In an article recently submitted to the ArXiv* server, researchers investigated the feasibility of leveraging reinforcement learning (RL) and knowledge to improve the reliability of language models.
*Important notice: arXiv publishes preliminary scientific reports that are not peer-reviewed and, therefore, should not be regarded as definitive, used to guide development decisions, or treated as established information in the field of artificial intelligence research.
The natural language processing (NLP) community is developing several new datasets and LMs for different domains, including general-purpose domains and specific domains, using crowd-sourcing techniques. New LMs must display their effectiveness/reliability in comprehending natural language through effective and simple general language understanding and evaluation (GLUE) benchmarks to gain acceptance in the NLP community.
GLUE benchmarks have gained importance in NLP due to high annotator agreement, which sets a higher performance threshold for new LMs. However, concerns regarding the ability of new LMs to match the performance obtained from manual annotations in datasets are still increasing.
The performance of LMs is typically evaluated using the inter-annotator agreement scores. For instance, Cohen’s Kappa is used by GLUE tasks to measure the reliability scores. However, the performance assessment primarily depends on conventional metrics, which demonstrate the LM reliability only to a limited extent.
Leveraging knowledge and RL
In this paper, researchers investigated the feasibility of using a knowledge-guided LM ensembling approach that leverages RL to integrate knowledge from Wikipedia and ConceptNet in LMs as knowledge graph embeddings to improve the reliability of LMs.
Specifically, the proposed approach mimicked human annotators who compensate for the information gaps in datasets depending on external knowledge. The Kappa-inspired ensembling of LMs represented a synergistic collaboration between simpler models that resulted in a more effective and resilient system compared to singular models. Additionally, the collective strength of the ensemble improved the decision-making confidence of the ensemble and enabled it to address the deficiencies of individual models under specific conditions.
Researchers conceptualized, devised, and evaluated the ensembling of LMs based on three research questions, including the possibility of using Kappa to determine the reliability of GLUE benchmark-trained LMs, improving Kappa by ensembling the LM strategically considering LMs as annotators, and improving the overall reliability by infusing external knowledge during ensembling.
Three ensembling techniques, including deep ensemble (DE), semi ensemble (SE), and shallow ensemble (ShE), were proposed to address these questions. ShE and SE techniques did not integrate knowledge while the DE ensemble technique integrated knowledge from external sources, including ConceptNet and Wikipedia.
Researchers assessed the reliability of ensemble models across nine GLUE tasks using Kappa as it is a better measure to assess prediction uncertainty due to the chance behavior of LMs. They also evaluated the accuracy of the ensemble techniques.
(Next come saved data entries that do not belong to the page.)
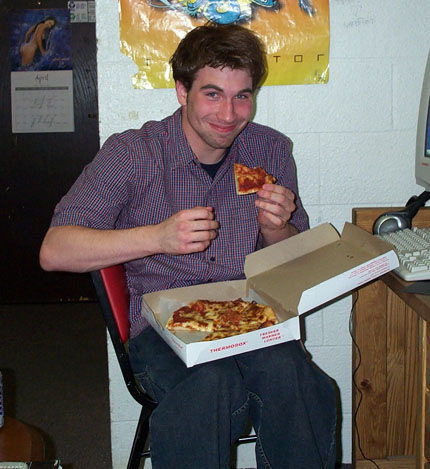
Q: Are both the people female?
A: No, they are both male and female.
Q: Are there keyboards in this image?
A: Yes, there is a keyboard.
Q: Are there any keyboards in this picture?
A: Yes, there is a keyboard.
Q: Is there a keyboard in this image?
A: Yes, there is a keyboard.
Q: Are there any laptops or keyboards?
A: Yes, there is a keyboard.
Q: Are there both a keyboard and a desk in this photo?
A: Yes, there are both a keyboard and a desk.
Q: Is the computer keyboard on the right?
A: Yes, the keyboard is on the right of the image.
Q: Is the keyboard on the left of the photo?
A: No, the keyboard is on the right of the image.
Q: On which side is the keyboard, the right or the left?
A: The keyboard is on the right of the image.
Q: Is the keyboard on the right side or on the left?
A: The keyboard is on the right of the image.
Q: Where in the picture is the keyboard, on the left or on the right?
A: The keyboard is on the right of the image.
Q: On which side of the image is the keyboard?
A: The keyboard is on the right of the image.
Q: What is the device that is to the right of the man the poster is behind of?
A: The device is a keyboard.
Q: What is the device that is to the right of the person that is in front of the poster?
A: The device is a keyboard.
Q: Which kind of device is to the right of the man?
A: The device is a keyboard.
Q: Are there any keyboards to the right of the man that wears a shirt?
A: Yes, there is a keyboard to the right of the man.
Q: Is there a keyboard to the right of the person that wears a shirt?
A: Yes, there is a keyboard to the right of the man.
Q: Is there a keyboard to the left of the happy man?
A: No, the keyboard is to the right of the man.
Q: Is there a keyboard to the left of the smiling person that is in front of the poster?
A: No, the keyboard is to the right of the man.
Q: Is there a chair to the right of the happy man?
A: No, there is a keyboard to the right of the man.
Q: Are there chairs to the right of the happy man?
A: No, there is a keyboard to the right of the man.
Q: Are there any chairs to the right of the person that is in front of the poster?
A: No, there is a keyboard to the right of the man.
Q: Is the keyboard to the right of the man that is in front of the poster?
A: Yes, the keyboard is to the right of the man.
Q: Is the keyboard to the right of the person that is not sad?
A: Yes, the keyboard is to the right of the man.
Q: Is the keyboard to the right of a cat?
A: No, the keyboard is to the right of the man.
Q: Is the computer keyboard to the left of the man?
A: No, the keyboard is to the right of the man.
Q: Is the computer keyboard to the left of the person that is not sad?
A: No, the keyboard is to the right of the man.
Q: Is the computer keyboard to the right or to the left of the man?
A: The keyboard is to the right of the man.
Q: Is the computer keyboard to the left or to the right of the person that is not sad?
A: The keyboard is to the right of the man.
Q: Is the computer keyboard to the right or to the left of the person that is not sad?
A: The keyboard is to the right of the man.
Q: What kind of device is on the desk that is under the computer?
A: The device is a keyboard.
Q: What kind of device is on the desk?
A: The device is a keyboard.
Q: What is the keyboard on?
A: The keyboard is on the desk.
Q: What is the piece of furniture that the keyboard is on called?
A: The piece of furniture is a desk.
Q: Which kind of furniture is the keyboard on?
A: The keyboard is on the desk.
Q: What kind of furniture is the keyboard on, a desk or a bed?
A: The keyboard is on a desk.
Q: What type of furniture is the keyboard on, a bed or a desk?
A: The keyboard is on a desk.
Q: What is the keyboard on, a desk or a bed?
A: The keyboard is on a desk.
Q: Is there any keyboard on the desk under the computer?
A: Yes, there is a keyboard on the desk.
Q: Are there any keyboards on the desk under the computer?
A: Yes, there is a keyboard on the desk.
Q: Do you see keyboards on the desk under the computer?
A: Yes, there is a keyboard on the desk.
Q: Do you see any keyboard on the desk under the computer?
A: Yes, there is a keyboard on the desk.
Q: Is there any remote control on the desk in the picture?
A: No, there is a keyboard on the desk.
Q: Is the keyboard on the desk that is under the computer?
A: Yes, the keyboard is on the desk.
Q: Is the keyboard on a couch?
A: No, the keyboard is on the desk.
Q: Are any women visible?
A: Yes, there is a woman.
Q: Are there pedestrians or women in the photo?
A: Yes, there is a woman.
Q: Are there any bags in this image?
A: No, there are no bags.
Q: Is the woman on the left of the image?
A: Yes, the woman is on the left of the image.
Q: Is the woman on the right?
A: No, the woman is on the left of the image.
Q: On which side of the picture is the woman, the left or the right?
A: The woman is on the left of the image.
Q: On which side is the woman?
A: The woman is on the left of the image.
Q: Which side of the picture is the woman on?
A: The woman is on the left of the image.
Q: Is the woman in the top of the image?
A: Yes, the woman is in the top of the image.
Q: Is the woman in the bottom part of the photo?
A: No, the woman is in the top of the image.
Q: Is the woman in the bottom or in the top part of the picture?
A: The woman is in the top of the image.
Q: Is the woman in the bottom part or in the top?
A: The woman is in the top of the image.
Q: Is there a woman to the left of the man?
A: Yes, there is a woman to the left of the man.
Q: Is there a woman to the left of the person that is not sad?
A: Yes, there is a woman to the left of the man.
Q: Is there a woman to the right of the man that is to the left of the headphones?
A: No, the woman is to the left of the man.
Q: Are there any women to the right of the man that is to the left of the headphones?
A: No, the woman is to the left of the man.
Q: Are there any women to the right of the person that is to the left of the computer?
A: No, the woman is to the left of the man.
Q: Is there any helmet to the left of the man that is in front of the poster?
A: No, there is a woman to the left of the man.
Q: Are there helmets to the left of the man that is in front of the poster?
A: No, there is a woman to the left of the man.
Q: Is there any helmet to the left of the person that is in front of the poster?
A: No, there is a woman to the left of the man.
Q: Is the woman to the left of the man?
A: Yes, the woman is to the left of the man.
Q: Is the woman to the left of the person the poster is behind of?
A: Yes, the woman is to the left of the man.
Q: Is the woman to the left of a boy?
A: No, the woman is to the left of the man.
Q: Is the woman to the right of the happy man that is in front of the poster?
A: No, the woman is to the left of the man.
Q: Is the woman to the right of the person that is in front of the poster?
A: No, the woman is to the left of the man.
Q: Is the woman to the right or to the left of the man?
A: The woman is to the left of the man.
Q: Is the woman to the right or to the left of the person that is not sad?
A: The woman is to the left of the man.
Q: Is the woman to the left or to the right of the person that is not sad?
A: The woman is to the left of the man.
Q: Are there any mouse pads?
A: No, there are no mouse pads.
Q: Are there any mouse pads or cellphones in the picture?
A: No, there are no mouse pads or cellphones.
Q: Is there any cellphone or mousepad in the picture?
A: No, there are no mouse pads or cell phones.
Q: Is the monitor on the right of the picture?
A: Yes, the monitor is on the right of the image.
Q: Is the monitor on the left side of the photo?
A: No, the monitor is on the right of the image.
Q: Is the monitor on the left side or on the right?
A: The monitor is on the right of the image.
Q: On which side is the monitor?
A: The monitor is on the right of the image.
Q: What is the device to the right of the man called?
A: The device is a monitor.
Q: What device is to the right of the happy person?
A: The device is a monitor.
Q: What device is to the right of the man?
A: The device is a monitor.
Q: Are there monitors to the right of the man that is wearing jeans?
A: Yes, there is a monitor to the right of the man.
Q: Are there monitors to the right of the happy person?
A: Yes, there is a monitor to the right of the man.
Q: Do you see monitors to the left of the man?
A: No, the monitor is to the right of the man.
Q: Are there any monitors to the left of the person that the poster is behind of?
A: No, the monitor is to the right of the man.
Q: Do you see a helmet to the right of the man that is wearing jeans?
A: No, there is a monitor to the right of the man.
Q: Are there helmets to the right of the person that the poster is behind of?
A: No, there is a monitor to the right of the man.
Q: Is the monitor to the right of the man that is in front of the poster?
A: Yes, the monitor is to the right of the man.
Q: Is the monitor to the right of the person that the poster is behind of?
A: Yes, the monitor is to the right of the man.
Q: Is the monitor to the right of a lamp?
A: No, the monitor is to the right of the man.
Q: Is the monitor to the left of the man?
A: No, the monitor is to the right of the man.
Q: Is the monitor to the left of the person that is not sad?
A: No, the monitor is to the right of the man.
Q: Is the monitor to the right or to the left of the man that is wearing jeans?
A: The monitor is to the right of the man.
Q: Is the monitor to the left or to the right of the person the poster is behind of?
A: The monitor is to the right of the man.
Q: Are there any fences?
A: No, there are no fences.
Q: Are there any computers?
A: Yes, there is a computer.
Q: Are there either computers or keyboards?
A: Yes, there is a computer.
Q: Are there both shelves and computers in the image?
A: No, there is a computer but no shelves.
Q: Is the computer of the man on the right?
A: Yes, the computer is on the right of the image.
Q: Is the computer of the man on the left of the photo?
A: No, the computer is on the right of the image.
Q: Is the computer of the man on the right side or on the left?
A: The computer is on the right of the image.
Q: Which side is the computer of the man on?
A: The computer is on the right of the image.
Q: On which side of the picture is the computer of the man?
A: The computer is on the right of the image.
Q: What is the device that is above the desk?
A: The device is a computer.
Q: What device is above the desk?
A: The device is a computer.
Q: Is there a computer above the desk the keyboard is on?
A: Yes, there is a computer above the desk.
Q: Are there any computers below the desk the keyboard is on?
A: No, the computer is above the desk.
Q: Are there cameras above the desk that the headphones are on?
A: No, there is a computer above the desk.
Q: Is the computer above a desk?
A: Yes, the computer is above a desk.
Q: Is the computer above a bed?
A: No, the computer is above a desk.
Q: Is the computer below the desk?
A: No, the computer is above the desk.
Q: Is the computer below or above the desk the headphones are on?
A: The computer is above the desk.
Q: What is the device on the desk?
A: The device is a computer.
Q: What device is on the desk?
A: The device is a computer.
The nine benchmark classification datasets employed in this study from the GLUE suite include corpus of linguistic acceptability (CoLA), Stanford sentiment treebank (SST-2), Microsoft research paraphrase corpus (MRPC), semantic textual similarity benchmark (STS-B), Quora question pairs (QQP), multi-genre natural language inference (MNLI), question NLI (QNLI), recognizing textual entailment (RTE), and Winograd schema challenge (WNLI).
The bidirectional encoder representations from transformers (BERT) model were employed to present the findings as the streamlined model contains a few million parameters, which makes it efficient and simple. Two BERT model variants, including BERTlarge and BERTbase, were used as baselines.
Significance of the study
All BERT-ensembles/ensemble models uniformly outperformed the individual BERT models/baselines across the nine GLUE tasks. ShE was the best-performing model in two GLUE tasks, including QNLI and MNLI, while SE was the best-performing model in three tasks, including CoLA, MRPC, and STS-B.
DE was the highest-performing model in the remaining four GLUE tasks, including QQP, RTE, SST-2, and WNLI. Additionally, the average accuracy of DE was 5.21% and 5.57% higher than BERTbase and BERTlarge, respectively, in the GLUE tasks.
The Kappa score increased in all ensemble models, with SE attaining the highest Kappa. Overall, an average 0.12 increment in Kappa score was observed in all ensemble models compared to baselines. Thus, the uncertainty demonstrated by individual models in their predictions can be addressed effectively by combining all ensemble models/DE, SE, and ShE, which results in a greater focus on confident outcomes and increasing the Kappa values.
DE displayed the highest accuracy compared to baselines and an average 0.11 increment in the Kappa score, which indicated that integrating knowledge from external sources could significantly improve the overall reliability of the LMs. However, the marginally superior Kappa score of SE compared to DE indicated that increased accuracy does not always lead to enhanced reliability. Additionally, more research is required to investigate these ensemble models on real-world datasets to assess their performance and reliability in domain-specific applications.
*Important notice: arXiv publishes preliminary scientific reports that are not peer-reviewed and, therefore, should not be regarded as definitive, used to guide development decisions, or treated as established information in the field of artificial intelligence research.